Every line holding the string "results" should be copied from the listing.
______
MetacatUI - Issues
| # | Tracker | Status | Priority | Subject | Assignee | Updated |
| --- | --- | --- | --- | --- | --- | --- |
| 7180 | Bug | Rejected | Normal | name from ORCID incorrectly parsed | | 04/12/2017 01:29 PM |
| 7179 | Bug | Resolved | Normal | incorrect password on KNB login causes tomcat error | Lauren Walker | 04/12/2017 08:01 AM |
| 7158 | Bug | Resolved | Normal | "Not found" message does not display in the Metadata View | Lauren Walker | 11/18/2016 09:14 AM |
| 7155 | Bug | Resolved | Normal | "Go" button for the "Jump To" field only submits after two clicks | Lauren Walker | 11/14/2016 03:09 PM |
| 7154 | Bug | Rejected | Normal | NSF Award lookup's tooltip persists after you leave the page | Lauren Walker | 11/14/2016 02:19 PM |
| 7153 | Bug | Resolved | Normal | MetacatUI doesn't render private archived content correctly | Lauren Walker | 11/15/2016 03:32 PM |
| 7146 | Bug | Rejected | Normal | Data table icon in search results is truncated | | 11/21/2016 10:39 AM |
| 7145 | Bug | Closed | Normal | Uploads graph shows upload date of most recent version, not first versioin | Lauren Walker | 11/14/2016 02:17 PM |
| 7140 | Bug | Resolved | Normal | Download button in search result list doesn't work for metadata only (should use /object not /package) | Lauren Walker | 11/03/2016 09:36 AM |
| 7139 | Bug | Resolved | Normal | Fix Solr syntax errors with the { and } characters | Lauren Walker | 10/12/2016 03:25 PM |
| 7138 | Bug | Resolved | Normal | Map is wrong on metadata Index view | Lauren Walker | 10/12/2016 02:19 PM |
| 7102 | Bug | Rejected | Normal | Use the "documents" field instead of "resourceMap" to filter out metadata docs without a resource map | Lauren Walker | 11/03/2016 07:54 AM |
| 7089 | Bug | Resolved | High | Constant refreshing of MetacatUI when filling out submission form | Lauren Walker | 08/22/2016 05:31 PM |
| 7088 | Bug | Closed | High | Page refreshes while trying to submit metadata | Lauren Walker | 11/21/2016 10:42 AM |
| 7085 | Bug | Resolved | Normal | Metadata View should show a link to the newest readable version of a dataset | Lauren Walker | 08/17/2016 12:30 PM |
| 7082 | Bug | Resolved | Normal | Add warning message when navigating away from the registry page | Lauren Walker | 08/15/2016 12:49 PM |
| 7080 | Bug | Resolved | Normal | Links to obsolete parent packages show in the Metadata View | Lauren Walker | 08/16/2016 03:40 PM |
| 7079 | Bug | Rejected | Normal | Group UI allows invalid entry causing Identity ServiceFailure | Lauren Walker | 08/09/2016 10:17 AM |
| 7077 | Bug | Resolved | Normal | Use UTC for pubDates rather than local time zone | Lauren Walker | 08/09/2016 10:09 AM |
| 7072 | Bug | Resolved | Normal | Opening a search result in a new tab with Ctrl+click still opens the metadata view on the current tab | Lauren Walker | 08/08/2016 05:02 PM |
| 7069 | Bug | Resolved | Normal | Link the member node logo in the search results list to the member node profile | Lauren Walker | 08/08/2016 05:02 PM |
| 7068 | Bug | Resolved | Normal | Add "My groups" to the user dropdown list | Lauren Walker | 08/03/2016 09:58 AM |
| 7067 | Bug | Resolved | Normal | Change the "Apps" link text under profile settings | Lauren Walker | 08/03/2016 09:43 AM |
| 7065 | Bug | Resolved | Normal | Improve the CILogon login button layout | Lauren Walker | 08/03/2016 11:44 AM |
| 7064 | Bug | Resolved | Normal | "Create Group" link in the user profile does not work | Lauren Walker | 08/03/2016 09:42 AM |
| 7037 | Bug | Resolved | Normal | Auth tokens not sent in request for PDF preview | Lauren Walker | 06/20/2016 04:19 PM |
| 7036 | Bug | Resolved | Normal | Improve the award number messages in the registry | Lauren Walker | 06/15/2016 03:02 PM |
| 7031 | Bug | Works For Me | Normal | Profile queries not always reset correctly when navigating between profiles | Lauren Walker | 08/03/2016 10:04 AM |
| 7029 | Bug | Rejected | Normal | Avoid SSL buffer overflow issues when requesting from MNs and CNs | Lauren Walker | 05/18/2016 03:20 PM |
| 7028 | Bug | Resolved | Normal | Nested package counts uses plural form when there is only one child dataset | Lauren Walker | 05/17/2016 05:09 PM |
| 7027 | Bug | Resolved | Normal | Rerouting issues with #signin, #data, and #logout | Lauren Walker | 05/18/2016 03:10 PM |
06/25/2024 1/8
______
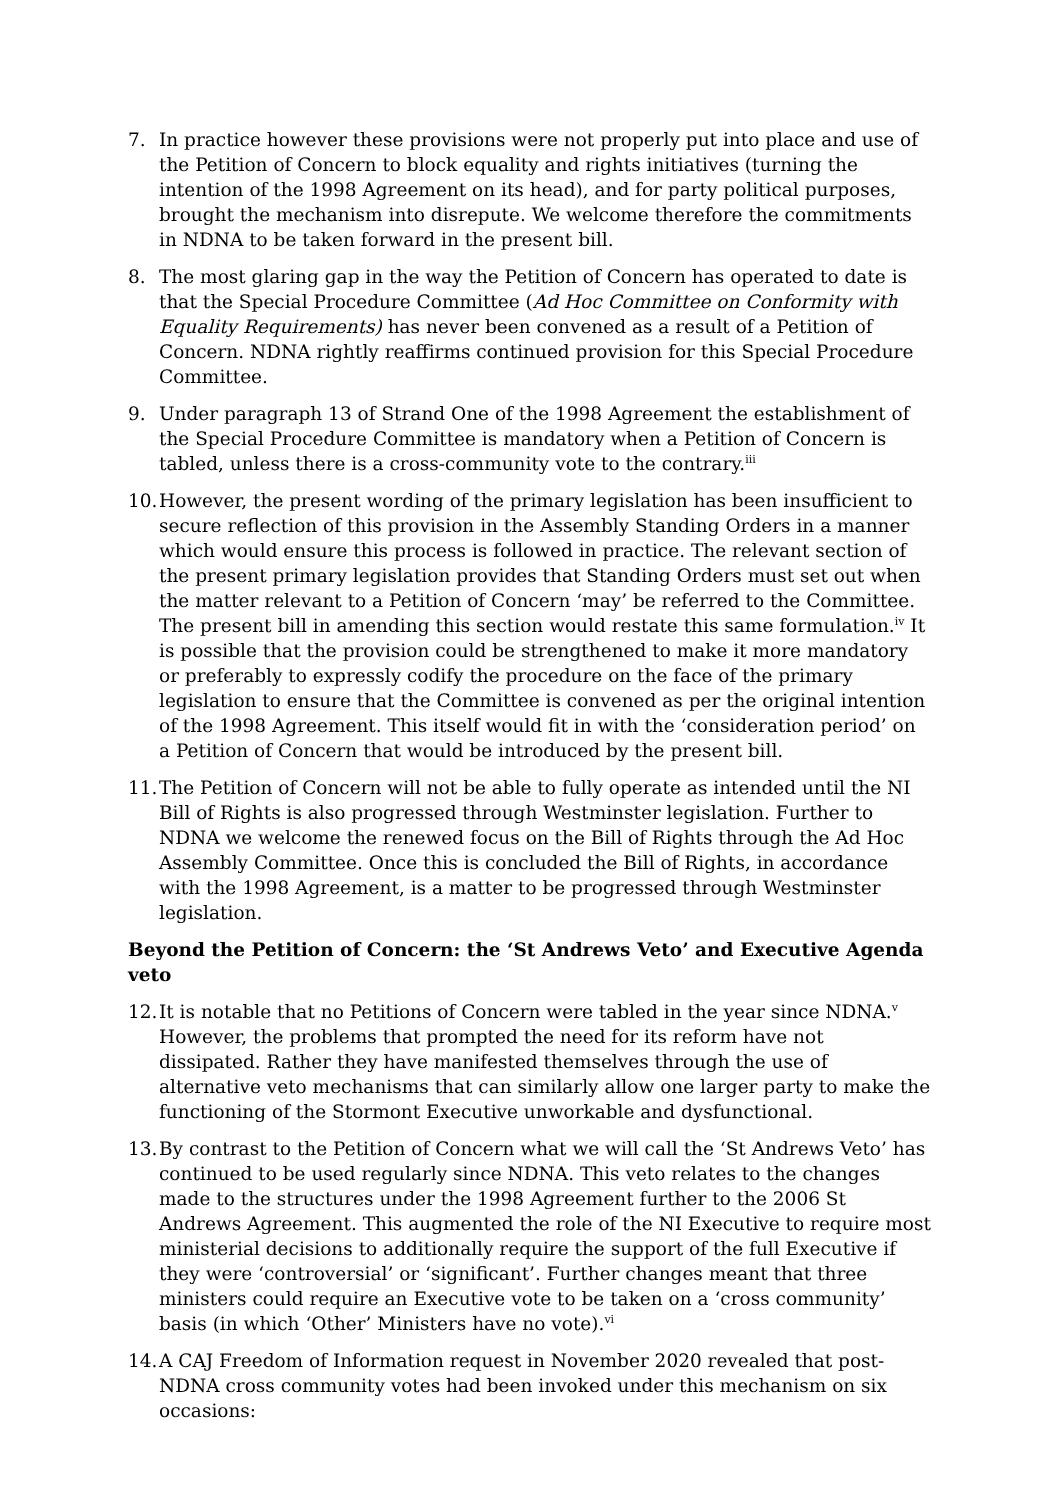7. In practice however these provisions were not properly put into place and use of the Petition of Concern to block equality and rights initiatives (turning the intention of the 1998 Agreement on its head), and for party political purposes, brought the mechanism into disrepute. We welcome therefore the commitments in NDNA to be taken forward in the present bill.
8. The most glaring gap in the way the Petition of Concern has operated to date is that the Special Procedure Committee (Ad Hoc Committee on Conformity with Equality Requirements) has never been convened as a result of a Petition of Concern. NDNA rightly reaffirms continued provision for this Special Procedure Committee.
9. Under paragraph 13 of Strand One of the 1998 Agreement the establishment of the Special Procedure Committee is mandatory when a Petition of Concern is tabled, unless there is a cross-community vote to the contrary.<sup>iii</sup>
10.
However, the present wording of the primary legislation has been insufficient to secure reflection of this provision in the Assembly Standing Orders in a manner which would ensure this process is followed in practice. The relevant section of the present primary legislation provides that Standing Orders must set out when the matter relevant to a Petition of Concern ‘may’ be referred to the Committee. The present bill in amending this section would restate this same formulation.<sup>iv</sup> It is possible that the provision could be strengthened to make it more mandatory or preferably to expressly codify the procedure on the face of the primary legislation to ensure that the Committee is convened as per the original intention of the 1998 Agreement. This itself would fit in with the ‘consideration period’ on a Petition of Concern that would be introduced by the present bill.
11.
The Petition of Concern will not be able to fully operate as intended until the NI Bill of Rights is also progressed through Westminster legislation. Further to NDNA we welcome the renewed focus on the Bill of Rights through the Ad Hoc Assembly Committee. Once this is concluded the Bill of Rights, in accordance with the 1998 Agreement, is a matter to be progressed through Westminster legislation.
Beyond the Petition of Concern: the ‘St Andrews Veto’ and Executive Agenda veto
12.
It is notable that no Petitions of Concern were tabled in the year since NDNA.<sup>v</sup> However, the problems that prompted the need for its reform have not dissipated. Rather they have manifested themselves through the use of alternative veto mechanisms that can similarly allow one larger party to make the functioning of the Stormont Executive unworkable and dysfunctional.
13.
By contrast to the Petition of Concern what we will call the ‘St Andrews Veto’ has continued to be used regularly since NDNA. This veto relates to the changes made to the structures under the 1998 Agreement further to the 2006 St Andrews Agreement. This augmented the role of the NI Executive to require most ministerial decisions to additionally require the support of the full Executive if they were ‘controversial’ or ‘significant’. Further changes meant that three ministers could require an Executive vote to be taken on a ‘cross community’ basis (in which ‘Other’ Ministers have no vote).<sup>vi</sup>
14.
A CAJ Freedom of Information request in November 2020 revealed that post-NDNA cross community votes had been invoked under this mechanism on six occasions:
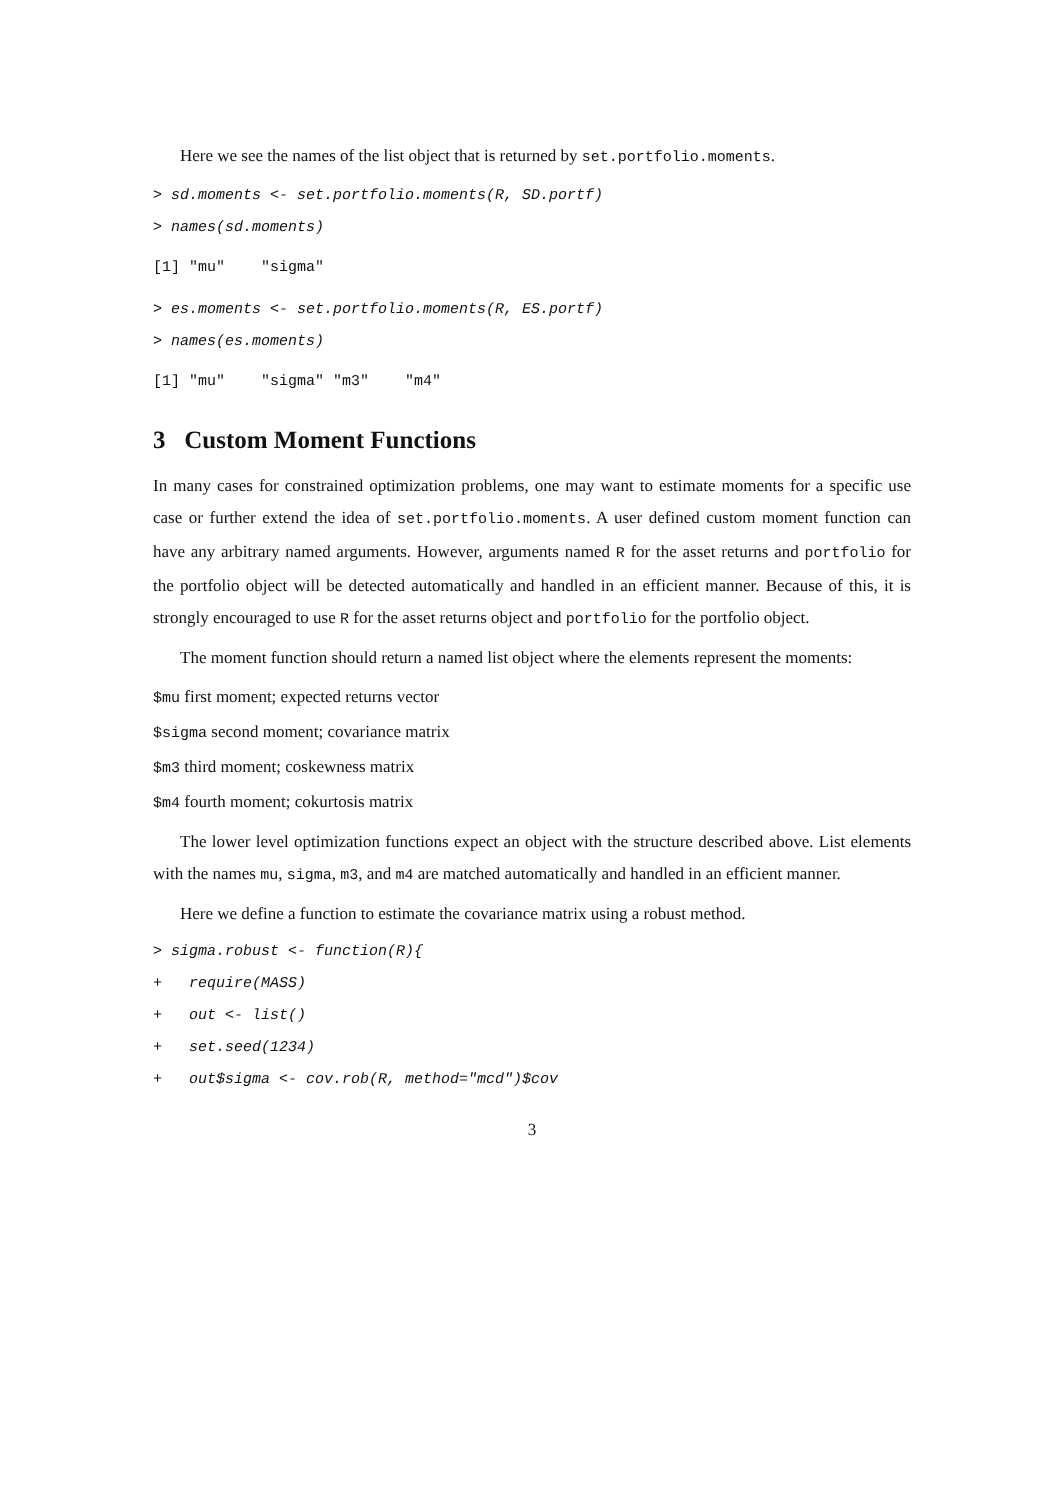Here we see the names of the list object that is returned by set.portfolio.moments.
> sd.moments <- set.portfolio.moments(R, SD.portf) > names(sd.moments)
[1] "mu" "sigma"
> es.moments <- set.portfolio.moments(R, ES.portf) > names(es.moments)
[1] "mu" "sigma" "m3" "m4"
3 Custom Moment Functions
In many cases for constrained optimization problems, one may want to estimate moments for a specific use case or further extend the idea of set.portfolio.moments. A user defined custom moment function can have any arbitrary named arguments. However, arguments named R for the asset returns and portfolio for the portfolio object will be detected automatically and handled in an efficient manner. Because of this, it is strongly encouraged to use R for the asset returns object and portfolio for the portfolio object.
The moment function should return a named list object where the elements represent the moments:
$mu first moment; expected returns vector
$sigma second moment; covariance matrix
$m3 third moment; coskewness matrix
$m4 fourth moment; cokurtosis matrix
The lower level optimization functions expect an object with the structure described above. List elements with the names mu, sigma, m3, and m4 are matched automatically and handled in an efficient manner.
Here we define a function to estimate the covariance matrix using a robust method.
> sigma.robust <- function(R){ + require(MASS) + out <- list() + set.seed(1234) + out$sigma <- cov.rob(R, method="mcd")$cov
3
______
SOLUTION FOR THIS EXERCISE
| 7146 | Bug | Rejected | Normal | Data table icon in search results is truncated | | 11/21/2016 10:39 AM |
| 7069 | Bug | Resolved | Normal | Link the member node logo in the search results list to the member node profile | Lauren Walker | 08/08/2016 05:02 PM |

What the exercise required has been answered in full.